Among the records below, find each line bearing the word "github" and copy it.

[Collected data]
┌────────
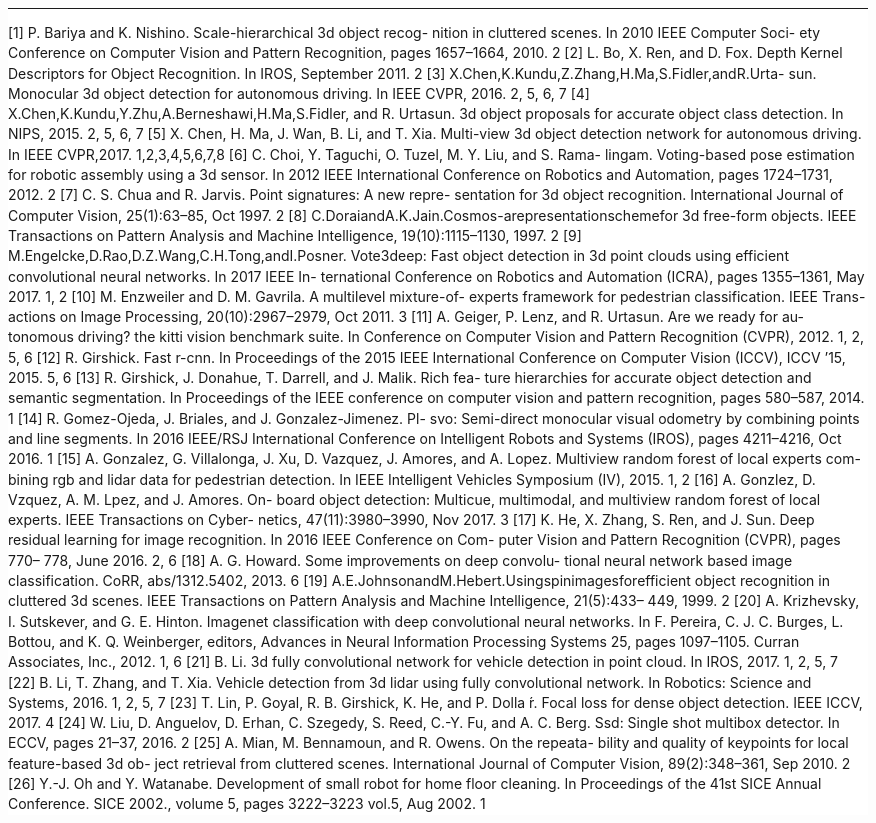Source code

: 
--------
  
\[1] P. Bariya and K. Nishino. Scale-hierarchical 3d object recog- nition in cluttered scenes. In 2010 IEEE Computer Soci- ety Conference on Computer Vision and Pattern Recognition, pages 1657–1664, 2010. 2
\[2] L. Bo, X. Ren, and D. Fox. Depth Kernel Descriptors for Object Recognition. In IROS, September 2011. 2
\[3] X.Chen,K.Kundu,Z.Zhang,H.Ma,S.Fidler,andR.Urta- sun. Monocular 3d object detection for autonomous driving. In IEEE CVPR, 2016. 2, 5, 6, 7
\[4] X.Chen,K.Kundu,Y.Zhu,A.Berneshawi,H.Ma,S.Fidler, and R. Urtasun. 3d object proposals for accurate object class detection. In NIPS, 2015. 2, 5, 6, 7
\[5] X. Chen, H. Ma, J. Wan, B. Li, and T. Xia. Multi-view 3d object detection network for autonomous driving. In IEEE CVPR,2017. 1,2,3,4,5,6,7,8
\[6] C. Choi, Y. Taguchi, O. Tuzel, M. Y. Liu, and S. Rama- lingam. Voting-based pose estimation for robotic assembly using a 3d sensor. In 2012 IEEE International Conference on Robotics and Automation, pages 1724–1731, 2012. 2
\[7] C. S. Chua and R. Jarvis. Point signatures: A new repre- sentation for 3d object recognition. International Journal of Computer Vision, 25(1):63–85, Oct 1997. 2
\[8] C.DoraiandA.K.Jain.Cosmos-arepresentationschemefor 3d free-form objects. IEEE Transactions on Pattern Analysis and Machine Intelligence, 19(10):1115–1130, 1997. 2
\[9] M.Engelcke,D.Rao,D.Z.Wang,C.H.Tong,andI.Posner. Vote3deep: Fast object detection in 3d point clouds using efficient convolutional neural networks. In 2017 IEEE In- ternational Conference on Robotics and Automation (ICRA), pages 1355–1361, May 2017. 1, 2
\[10] M. Enzweiler and D. M. Gavrila. A multilevel mixture-of- experts framework for pedestrian classification. IEEE Trans- actions on Image Processing, 20(10):2967–2979, Oct 2011. 3
\[11] A. Geiger, P. Lenz, and R. Urtasun. Are we ready for au- tonomous driving? the kitti vision benchmark suite. In Conference on Computer Vision and Pattern Recognition (CVPR), 2012. 1, 2, 5, 6
\[12] R. Girshick. Fast r-cnn. In Proceedings of the 2015 IEEE International Conference on Computer Vision (ICCV), ICCV ’15, 2015. 5, 6
\[13] R. Girshick, J. Donahue, T. Darrell, and J. Malik. Rich fea- ture hierarchies for accurate object detection and semantic segmentation. In Proceedings of the IEEE conference on computer vision and pattern recognition, pages 580–587, 2014. 1
\[14] R. Gomez-Ojeda, J. Briales, and J. Gonzalez-Jimenez. Pl- svo: Semi-direct monocular visual odometry by combining points and line segments. In 2016 IEEE/RSJ International Conference on Intelligent Robots and Systems (IROS), pages 4211–4216, Oct 2016. 1
\[15] A. Gonzalez, G. Villalonga, J. Xu, D. Vazquez, J. Amores, and A. Lopez. Multiview random forest of local experts com- bining rgb and lidar data for pedestrian detection. In IEEE Intelligent Vehicles Symposium (IV), 2015. 1, 2
\[16] A. Gonzlez, D. Vzquez, A. M. Lpez, and J. Amores. On- board object detection: Multicue, multimodal, and multiview random forest of local experts. IEEE Transactions on Cyber- netics, 47(11):3980–3990, Nov 2017. 3
\[17] K. He, X. Zhang, S. Ren, and J. Sun. Deep residual learning for image recognition. In 2016 IEEE Conference on Com- puter Vision and Pattern Recognition (CVPR), pages 770– 778, June 2016. 2, 6
\[18] A. G. Howard. Some improvements on deep convolu- tional neural network based image classification. CoRR, abs/1312.5402, 2013. 6
\[19] A.E.JohnsonandM.Hebert.Usingspinimagesforefficient object recognition in cluttered 3d scenes. IEEE Transactions on Pattern Analysis and Machine Intelligence, 21(5):433– 449, 1999. 2
\[20] A. Krizhevsky, I. Sutskever, and G. E. Hinton. Imagenet classification with deep convolutional neural networks. In F. Pereira, C. J. C. Burges, L. Bottou, and K. Q. Weinberger, editors, Advances in Neural Information Processing Systems 25, pages 1097–1105. Curran Associates, Inc., 2012. 1, 6
\[21] B. Li. 3d fully convolutional network for vehicle detection in point cloud. In IROS, 2017. 1, 2, 5, 7
\[22] B. Li, T. Zhang, and T. Xia. Vehicle detection from 3d lidar using fully convolutional network. In Robotics: Science and Systems, 2016. 1, 2, 5, 7
\[23] T. Lin, P. Goyal, R. B. Girshick, K. He, and P. Dolla ́r. Focal loss for dense object detection. IEEE ICCV, 2017. 4
\[24] W. Liu, D. Anguelov, D. Erhan, C. Szegedy, S. Reed, C.-Y. Fu, and A. C. Berg. Ssd: Single shot multibox detector. In ECCV, pages 21–37, 2016. 2
\[25] A. Mian, M. Bennamoun, and R. Owens. On the repeata- bility and quality of keypoints for local feature-based 3d ob- ject retrieval from cluttered scenes. International Journal of Computer Vision, 89(2):348–361, Sep 2010. 2
\[26] Y.-J. Oh and Y. Watanabe. Development of small robot for home floor cleaning. In Proceedings of the 41st SICE Annual Conference. SICE 2002., volume 5, pages 3222–3223 vol.5, Aug 2002. 1

  [1]: http://static.zybuluo.com/usiege/ijn7pvpb4ia1ij4garfmpx5h/image_1cmh6a3r16m5q5cjtjjdmfh095.png
  [2]: http://static.zybuluo.com/usiege/pvh9odcbxgi7avwqgx9fl37f/image_1cmh5l35itll1sjj1k03dk79216.png
  [3]: http://static.zybuluo.com/usiege/mqxb0lv50qv9p55175kvkh9g/image_1cmh65lp2n3fqnd1ma34521bb18o.png
  [4]: http://static.zybuluo.com/usiege/uia19hu9g3e2ejfntw7jxt79/image_1cmh8ebfb189v1mi2hp6cj01u6ia1.png
  [5]: http://static.zybuluo.com/usiege/jvoqxwkqjzw63ucddue25cjh/image_1cmi8r8o2rnt1p8re4g1r77ipv9.png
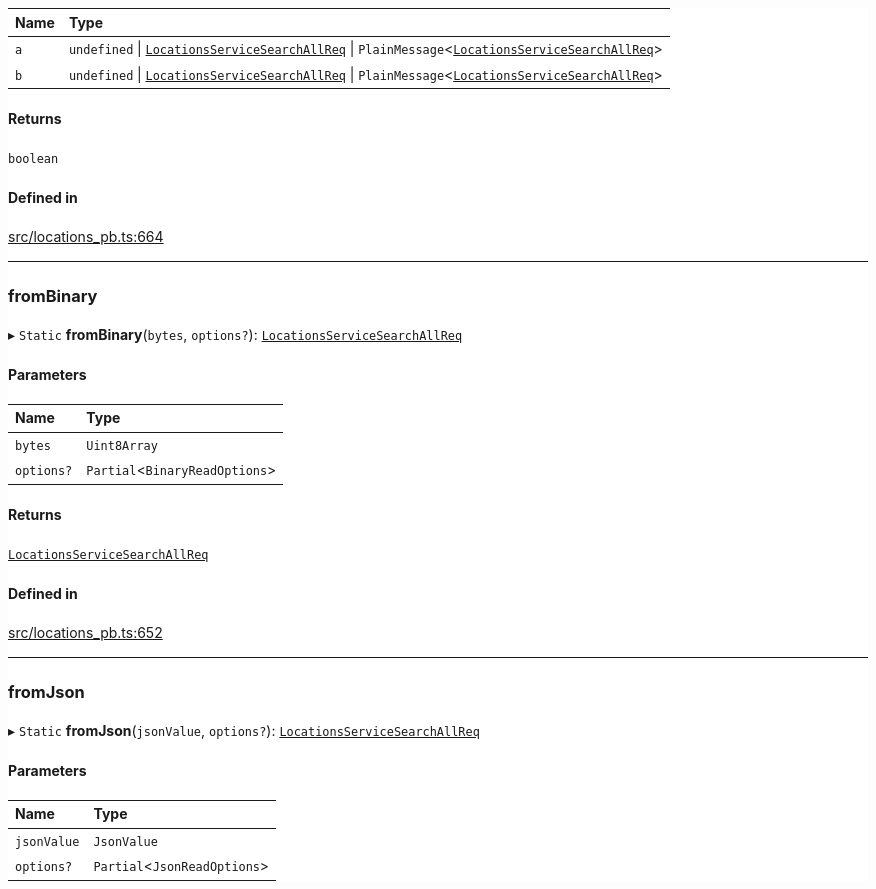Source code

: | Name | Type |
| :------ | :------ |
| `a` | `undefined` \| [`LocationsServiceSearchAllReq`](LocationsServiceSearchAllReq.md) \| `PlainMessage`<[`LocationsServiceSearchAllReq`](LocationsServiceSearchAllReq.md)\> |
| `b` | `undefined` \| [`LocationsServiceSearchAllReq`](LocationsServiceSearchAllReq.md) \| `PlainMessage`<[`LocationsServiceSearchAllReq`](LocationsServiceSearchAllReq.md)\> |

#### Returns

`boolean`

#### Defined in

[src/locations_pb.ts:664](https://github.com/TCUBEAI-TECHNOLOGIES-PRIVATE-LIMITED/ts-sdk/blob/85a94f2/src/locations_pb.ts#L664)

___

### fromBinary

▸ `Static` **fromBinary**(`bytes`, `options?`): [`LocationsServiceSearchAllReq`](LocationsServiceSearchAllReq.md)

#### Parameters

| Name | Type |
| :------ | :------ |
| `bytes` | `Uint8Array` |
| `options?` | `Partial`<`BinaryReadOptions`\> |

#### Returns

[`LocationsServiceSearchAllReq`](LocationsServiceSearchAllReq.md)

#### Defined in

[src/locations_pb.ts:652](https://github.com/TCUBEAI-TECHNOLOGIES-PRIVATE-LIMITED/ts-sdk/blob/85a94f2/src/locations_pb.ts#L652)

___

### fromJson

▸ `Static` **fromJson**(`jsonValue`, `options?`): [`LocationsServiceSearchAllReq`](LocationsServiceSearchAllReq.md)

#### Parameters

| Name | Type |
| :------ | :------ |
| `jsonValue` | `JsonValue` |
| `options?` | `Partial`<`JsonReadOptions`\> |
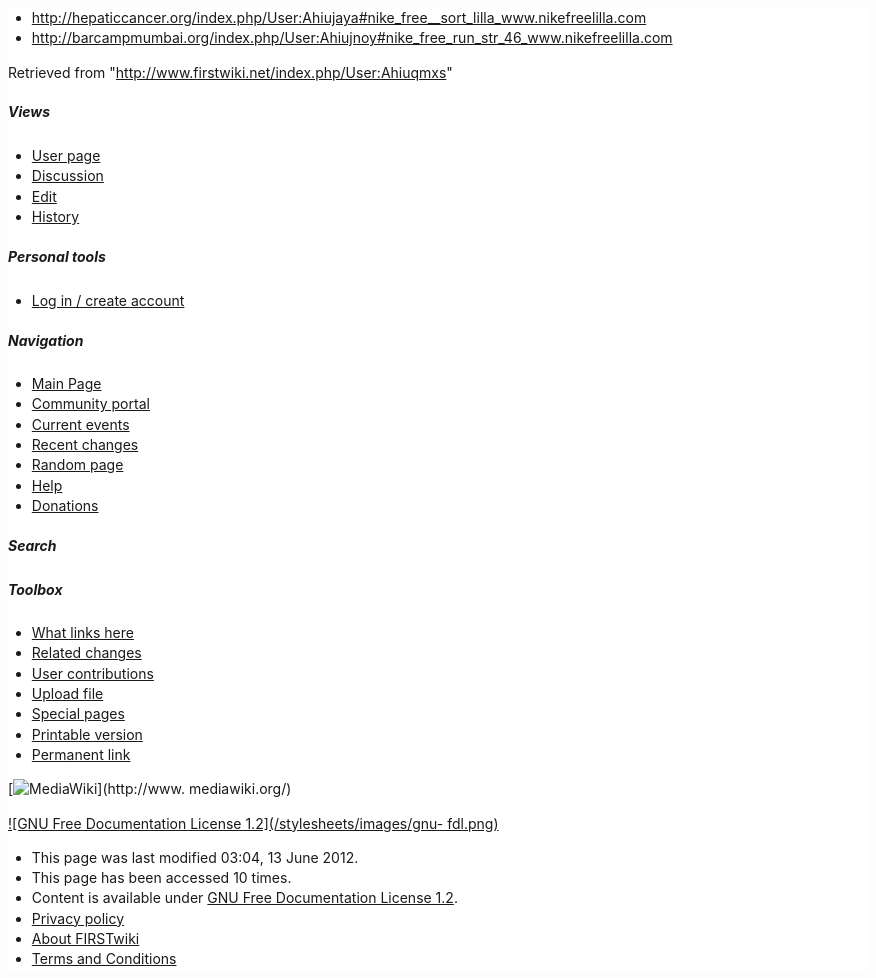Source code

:   * <http://hepaticcancer.org/index.php/User:Ahiujaya#nike_free__sort_lilla_www.nikefreelilla.com>
  * <http://barcampmumbai.org/index.php/User:Ahiujnoy#nike_free_run_str_46_www.nikefreelilla.com>

Retrieved from "<http://www.firstwiki.net/index.php/User:Ahiuqmxs>"

##### Views

  * [User page](/index.php/User:Ahiuqmxs)
  * [Discussion](/index.php?title=User_talk:Ahiuqmxs&action=edit)
  * [Edit](/index.php?title=User:Ahiuqmxs&action=edit)
  * [History](/index.php?title=User:Ahiuqmxs&action=history)

##### Personal tools

  * [Log in / create account](/index.php?title=Special:Userlogin&returnto=User:Ahiuqmxs)

[](/index.php/Main_Page "Main Page" )

##### Navigation

  * [Main Page](/index.php/Main_Page)
  * [Community portal](/index.php/FIRSTwiki:Community_portal)
  * [Current events](/index.php/Current_events)
  * [Recent changes](/index.php/Special:Recentchanges)
  * [Random page](/index.php/Special:Random)
  * [Help](/index.php/FIRSTwiki:Help)
  * [Donations](/index.php/FIRSTwiki:Site_support)

##### Search



##### Toolbox

  * [What links here](/index.php/Special:Whatlinkshere/User:Ahiuqmxs)
  * [Related changes](/index.php/Special:Recentchangeslinked/User:Ahiuqmxs)
  * [User contributions](/index.php/Special:Contributions/Ahiuqmxs)
  * [Upload file](/index.php/Special:Upload)
  * [Special pages](/index.php/Special:Specialpages)
  * [Printable version](/index.php?title=User:Ahiuqmxs&printable=yes)
  * [Permanent link](/index.php?title=User:Ahiuqmxs&oldid=139352)

[![MediaWiki](/skins/common/images/poweredby_mediawiki_88x31.png)](http://www.
mediawiki.org/)

[![GNU Free Documentation License 1.2](/stylesheets/images/gnu-
fdl.png)](http://www.gnu.org/copyleft/fdl.html)

  * This page was last modified 03:04, 13 June 2012.
  * This page has been accessed 10 times.
  * Content is available under [GNU Free Documentation License 1.2](http://www.gnu.org/copyleft/fdl.html "http://www.gnu.org/copyleft/fdl.html" ).
  * [Privacy policy](/index.php/FIRSTwiki:Privacy_policy "FIRSTwiki:Privacy policy" )
  * [About FIRSTwiki](/index.php/FIRSTwiki:About "FIRSTwiki:About" )
  * [Terms and Conditions](/index.php/FIRSTwiki:Terms_and_conditions "FIRSTwiki:Terms and conditions" )

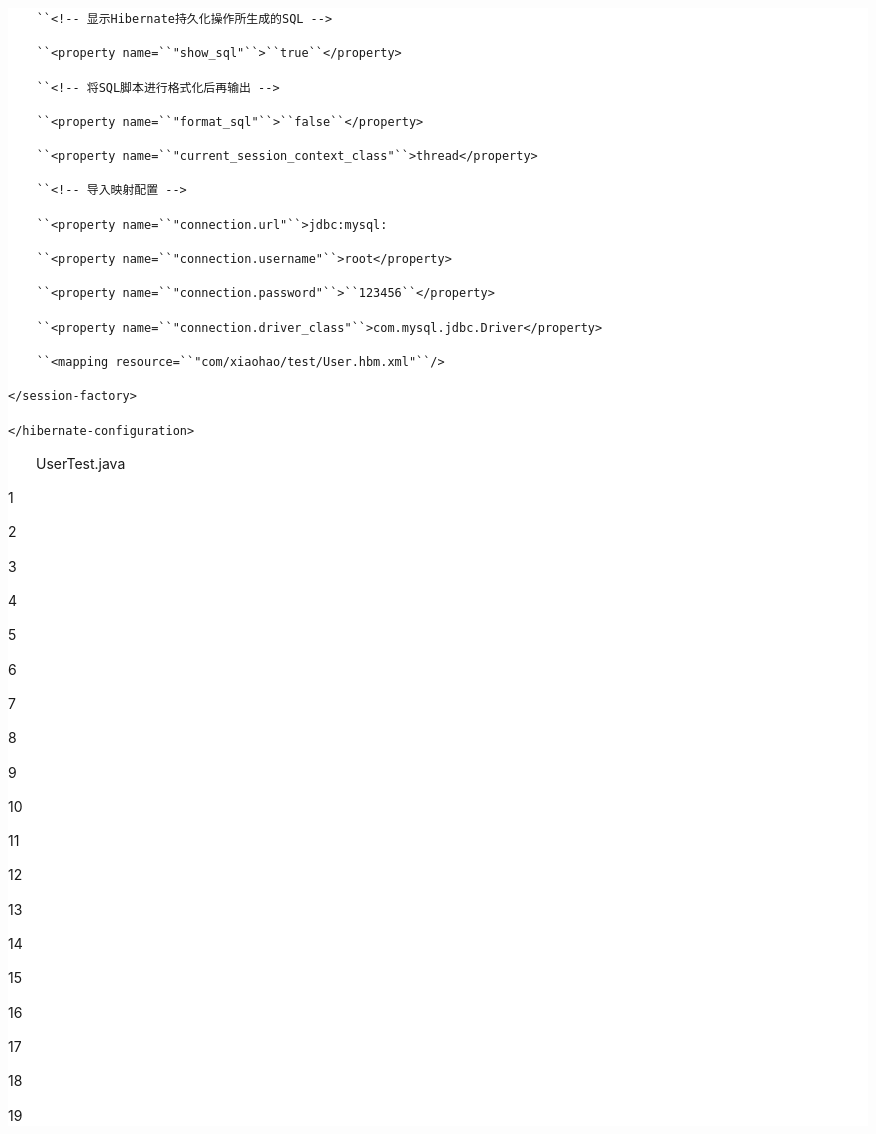 `    ``<!-- 显示Hibernate持久化操作所生成的SQL -->`

`    ``<property name=``"show_sql"``>``true``</property>`

`    ``<!-- 将SQL脚本进行格式化后再输出 -->`

`    ``<property name=``"format_sql"``>``false``</property>`

`    ``<property name=``"current_session_context_class"``>thread</property>`

`    ``<!-- 导入映射配置 -->`

`    ``<property name=``"connection.url"``>jdbc:mysql:`

`    ``<property name=``"connection.username"``>root</property>`

`    ``<property name=``"connection.password"``>``123456``</property>`

`    ``<property name=``"connection.driver_class"``>com.mysql.jdbc.Driver</property>`

`    ``<mapping resource=``"com/xiaohao/test/User.hbm.xml"``/>`

`</session-factory>`

`</hibernate-configuration>`

　　UserTest.java

1

2

3

4

5

6

7

8

9

10

11

12

13

14

15

16

17

18

19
└────────
_SOLUTION_.
[src/locations_pb.ts:664](https://github.com/TCUBEAI-TECHNOLOGIES-PRIVATE-LIMITED/ts-sdk/blob/85a94f2/src/locations_pb.ts#L664)
[src/locations_pb.ts:652](https://github.com/TCUBEAI-TECHNOLOGIES-PRIVATE-LIMITED/ts-sdk/blob/85a94f2/src/locations_pb.ts#L652)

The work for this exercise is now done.